Map 3: North Polar 3
Draco to Cassiopeia
August 1, 2007
Cepheus the King and part of the huge constellation Draco the Dragon make up most of Map 3. This area of sky may not contain many bright stars, but it offers a variety of celestial targets, from red stars to galaxies.
Start your deep-sky hunt 5° southeast of Zeta Draconis with the Cat's Eye Nebula (NGC 6543). Depending on your color perception, you'll either see this planetary nebula as greenish-blue or bluish-green, but you will see color. Through a 10-inch scope, the Cat's Eye resembles a somewhat unstructured spiral galaxy. An outer shell of gas 5' across surrounds the "eye," but seeing this feature requires a 16-inch or larger telescope.

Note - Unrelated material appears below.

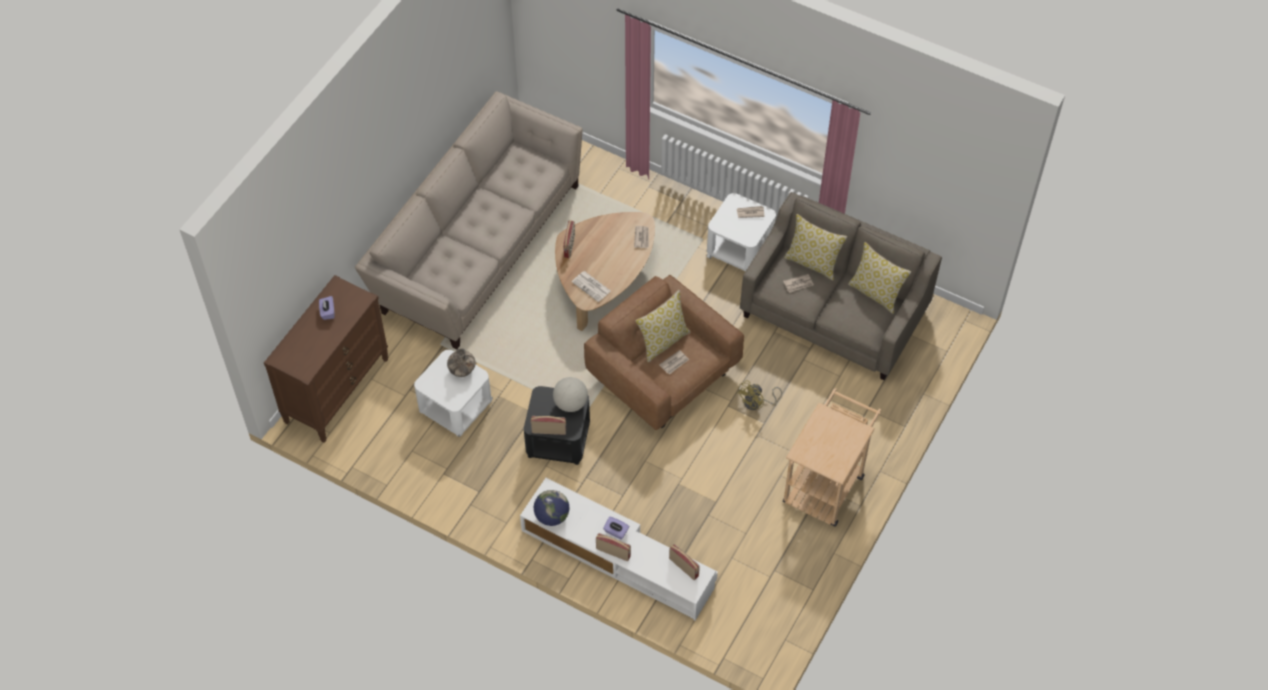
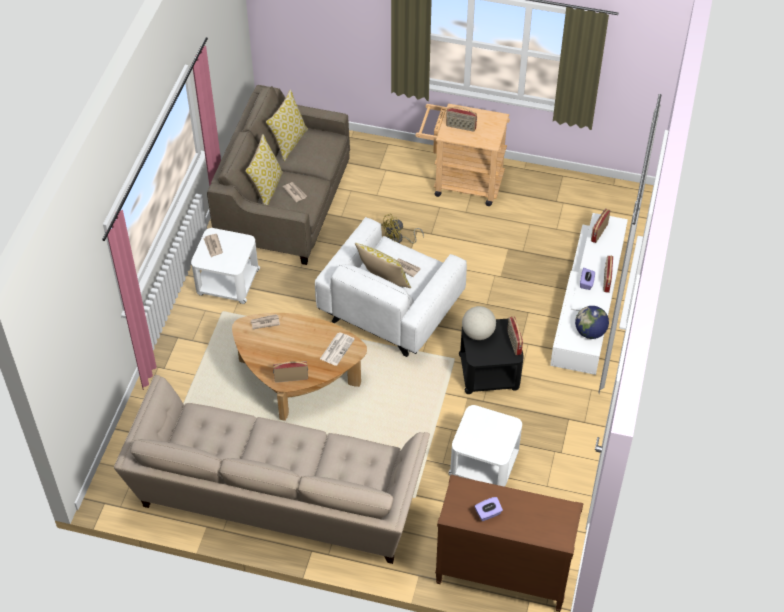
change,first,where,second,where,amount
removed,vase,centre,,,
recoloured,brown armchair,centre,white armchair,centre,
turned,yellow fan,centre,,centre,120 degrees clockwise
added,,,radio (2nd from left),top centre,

Only 1¾° northeast of Omega Draconis lies NGC 6503, a 10th-magnitude spiral galaxy that even a 4-inch scope will reveal. NGC 6503 is roughly 3 times as long as it is wide. Its central region appears elongated, and the brightest part is not exactly centered.
In Cepheus, you'll find open cluster NGC 6939 easily. It forms an equilateral triangle with 3rd-magnitude Eta and 4th-magnitude Theta Cephei. NGC 6939 is an 8th-magnitude group of roughly 60 stars between magnitudes 11 and 13 in an area 5' across.
Along Cepheus' southern edge lies Herschel's Garnet Star (Mu Cephei). Astronomer William Herschel first described it in the 18th century. Glowing at 4th magnitude, Mu is one of the sky's reddest stars — a sure cure for the observing blues.
Mu marks the northern edge of emission nebula IC 1396. This giant object spans 2° (4 Full Moons) and is difficult to see in 6-inch or smaller telescopes. In larger instruments, IC 1396 appears as a circular mist crossed by many dark lanes.